If you use credit cards, owe money on a personal loan, owe money to a homeowners association or are paying on a home mortgage, you are a "debtor." If you fall behind in repaying your creditors, or an error is made on your accounts, you may be contacted by a "debt collector."
You should know that in either situation, the Fair Debt Collection Practices Act requires that debt collectors treat you fairly and prohibits certain methods of debt collection.
WHAT DEBTS ARE COVERED?
Personal, family, and household debts are covered under the Act. This includes money owed for the purchase of an automobile, for medical care, or for charge accounts.
WHO IS A DEBT COLLECTOR?
A debt collector is any person who regularly collects debts owed to others. This includes attorneys who collect debts on a regular basis.
HOW MAY A DEBT COLLECTOR CONTACT YOU?
A debt collector may contact you in person, by mail, telephone, telegram, or fax. However, a debt collector may not contact you at inconvenient times or places, such as before 8 a.m. or after 9 p.m., unless you agree. A debt collector may not contact you at work if the collector knows that your employer disapproves of such contacts.
VALIDATING THE DEBT
>Within five days after contacting you about paying a debt, the collector must send you a written notice that includes: (1) the name of the creditor and the amount of debt; (2) that the debt will be assumed to be valid unless disputed within 30 days; and (3) if disputed, the collector will verify it and send a copy of the verification or of a judgment against the consumer.
During a period when a debt is being verified, the collector may not attempt to obtain payment from you.
CAN YOU STOP A DEBT COLLECTOR | FROM CONTACTING YOU?

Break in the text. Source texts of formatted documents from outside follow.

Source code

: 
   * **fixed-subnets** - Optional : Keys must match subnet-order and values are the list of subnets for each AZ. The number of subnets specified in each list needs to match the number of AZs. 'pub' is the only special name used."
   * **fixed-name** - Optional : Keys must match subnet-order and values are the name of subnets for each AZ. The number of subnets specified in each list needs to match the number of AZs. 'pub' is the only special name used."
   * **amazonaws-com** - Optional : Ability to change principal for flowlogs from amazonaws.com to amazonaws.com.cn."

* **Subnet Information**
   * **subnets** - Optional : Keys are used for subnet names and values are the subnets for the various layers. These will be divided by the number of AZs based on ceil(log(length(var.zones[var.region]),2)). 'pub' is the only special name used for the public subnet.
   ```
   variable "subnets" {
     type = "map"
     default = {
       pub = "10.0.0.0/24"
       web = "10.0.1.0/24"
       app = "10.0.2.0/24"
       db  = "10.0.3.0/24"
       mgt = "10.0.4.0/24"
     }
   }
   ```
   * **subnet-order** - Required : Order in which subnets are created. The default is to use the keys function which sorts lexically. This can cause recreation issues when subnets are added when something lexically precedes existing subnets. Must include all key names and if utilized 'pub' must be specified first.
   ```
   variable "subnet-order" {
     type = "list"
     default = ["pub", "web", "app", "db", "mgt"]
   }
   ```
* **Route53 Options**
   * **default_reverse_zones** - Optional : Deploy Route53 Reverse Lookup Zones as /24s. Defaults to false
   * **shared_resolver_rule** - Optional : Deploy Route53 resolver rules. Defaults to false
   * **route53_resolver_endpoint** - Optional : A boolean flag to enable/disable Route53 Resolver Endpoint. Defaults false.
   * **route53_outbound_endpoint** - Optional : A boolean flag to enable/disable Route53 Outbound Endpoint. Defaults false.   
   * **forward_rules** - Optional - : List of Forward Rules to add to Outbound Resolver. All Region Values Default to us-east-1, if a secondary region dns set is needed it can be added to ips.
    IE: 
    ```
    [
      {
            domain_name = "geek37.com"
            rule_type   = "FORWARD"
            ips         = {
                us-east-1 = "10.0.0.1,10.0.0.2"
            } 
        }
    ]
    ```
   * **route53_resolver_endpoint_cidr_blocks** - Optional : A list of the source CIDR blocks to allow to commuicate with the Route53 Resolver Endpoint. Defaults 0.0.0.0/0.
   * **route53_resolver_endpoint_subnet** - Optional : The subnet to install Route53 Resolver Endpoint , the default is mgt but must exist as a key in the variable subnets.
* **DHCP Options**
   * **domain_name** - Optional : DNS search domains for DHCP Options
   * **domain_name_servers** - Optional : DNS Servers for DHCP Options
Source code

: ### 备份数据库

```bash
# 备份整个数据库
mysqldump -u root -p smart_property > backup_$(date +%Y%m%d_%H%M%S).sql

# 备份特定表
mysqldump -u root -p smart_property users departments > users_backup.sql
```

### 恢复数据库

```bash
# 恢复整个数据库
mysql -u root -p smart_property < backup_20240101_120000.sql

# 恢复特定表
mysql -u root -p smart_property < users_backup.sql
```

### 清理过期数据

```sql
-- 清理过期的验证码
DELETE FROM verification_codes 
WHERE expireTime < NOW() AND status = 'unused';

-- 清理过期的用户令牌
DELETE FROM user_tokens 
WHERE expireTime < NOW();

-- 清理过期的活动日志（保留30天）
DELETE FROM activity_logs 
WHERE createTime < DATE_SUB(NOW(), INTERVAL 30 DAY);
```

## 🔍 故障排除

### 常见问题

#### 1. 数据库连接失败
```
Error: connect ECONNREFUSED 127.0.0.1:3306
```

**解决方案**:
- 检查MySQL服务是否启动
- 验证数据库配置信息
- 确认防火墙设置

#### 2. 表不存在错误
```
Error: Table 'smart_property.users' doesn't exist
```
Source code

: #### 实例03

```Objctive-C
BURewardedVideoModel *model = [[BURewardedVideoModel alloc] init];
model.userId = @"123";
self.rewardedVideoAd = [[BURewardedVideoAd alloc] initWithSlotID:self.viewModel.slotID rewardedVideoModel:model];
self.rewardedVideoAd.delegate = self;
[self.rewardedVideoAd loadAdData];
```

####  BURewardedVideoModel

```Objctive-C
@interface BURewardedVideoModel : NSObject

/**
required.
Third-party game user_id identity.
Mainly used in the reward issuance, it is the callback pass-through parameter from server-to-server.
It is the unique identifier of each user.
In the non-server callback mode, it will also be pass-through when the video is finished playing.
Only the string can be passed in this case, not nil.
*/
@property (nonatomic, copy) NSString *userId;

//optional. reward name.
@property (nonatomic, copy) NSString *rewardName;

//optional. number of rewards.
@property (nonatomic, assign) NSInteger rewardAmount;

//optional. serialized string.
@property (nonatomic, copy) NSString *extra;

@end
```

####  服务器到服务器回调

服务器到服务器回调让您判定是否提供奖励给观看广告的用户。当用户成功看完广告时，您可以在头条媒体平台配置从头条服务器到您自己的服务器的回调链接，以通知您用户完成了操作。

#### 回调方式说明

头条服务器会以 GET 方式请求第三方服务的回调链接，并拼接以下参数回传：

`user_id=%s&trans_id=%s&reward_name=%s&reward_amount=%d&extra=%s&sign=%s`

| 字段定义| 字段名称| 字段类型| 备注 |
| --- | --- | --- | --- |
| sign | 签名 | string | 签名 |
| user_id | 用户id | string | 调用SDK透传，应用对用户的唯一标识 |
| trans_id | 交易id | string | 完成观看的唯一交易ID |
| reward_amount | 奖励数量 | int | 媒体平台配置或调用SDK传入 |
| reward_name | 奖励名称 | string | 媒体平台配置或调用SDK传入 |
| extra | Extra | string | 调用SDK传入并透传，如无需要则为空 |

You can stop a debt collector from contacting you by writing a letter to the collector telling them to stop. Once the collector receives your letter, they may not contact you again except to say there will be no further contact or to notify you that the debt collector or the creditor intends to take some specific action. Please note, however, that sending such a letter to a collector does not make the debt go away if you actually owe it. You could still be sued by the debt collector or your original creditor.
MAY A DEBT COLLECTOR CONTACT ANYONE | ELSE ABOUT YOUR DEBT?
If you have an attorney, the debt collector must contact the attorney, rather than you. If you have an attorney, the debt collector may contact other people, but only to find out where you live, what your phone number is, and where you work. Collectors usually are prohibited from contacting such third parties more than once. In most cases, the collector may not tell anyone other than you and your attorney that you owe money.
WHAT TYPES OF DEBT COLLECTION PRACTICES ARE PROHIBITED?
Debt collectors may not harass, oppress, or abuse you or any third parties they contact. For example, debt collectors may not:
* use threats of violence or harm;
* publish a list of consumers who refuse to pay their debts (except to a credit bureau);
* use obscene or profane language; or
* repeatedly use the telephone to annoy someone.
Debt collectors may not use false or misleading statements when collecting a debt. For example, debt collectors may not:
* Falsely imply that they are attorneys or government representatives;
* Falsely imply that you have committed a crime;
* Falsely represent that they operate or work for a credit bureau;
* misrepresent the amount of your debt;
* indicate that papers being sent to you are legal forms when they are not; or
Debt Collectors May Not State That:
* You will be arrested if you do not pay your debt;
* They will seize, garnish, attach, or sell your property or wages, unless the collection agency or creditor intends to do so, and it is legal to do so; or
* Actions, such as a lawsuit, will be taken against you, when such action legally may not be taken, or when they do not intend to take such action.
Debt Collectors May Not:
* give false credit information about you to anyone, including a credit bureau;
* send you anything that looks like an official document from a court or government agency when it is not; or
* use a false name.
Debt collectors may not engage in unfair practices when they try to collect a debt.
For example, collectors may not:
* collect any amount greater than your debt, unless your state law permits such a charge;
* deposit a post-dated check prematurely;
* use deception to make you accept collect calls or pay for telegrams;
* take or threaten to take your property unless this can be done legally; or
* contact you by postcard.
WHAT CAN YOU DO IF YOU BELIEVE A DEBT
COLLECTOR VIOLATED THE LAW?
You have the right to sue a collector in a state or federal court within one year from the date the law was violated. If you win, you may recover money for the damages you suffered plus an additional amount of up to $1,000.00. Court costs and attorney's fees can also be recovered.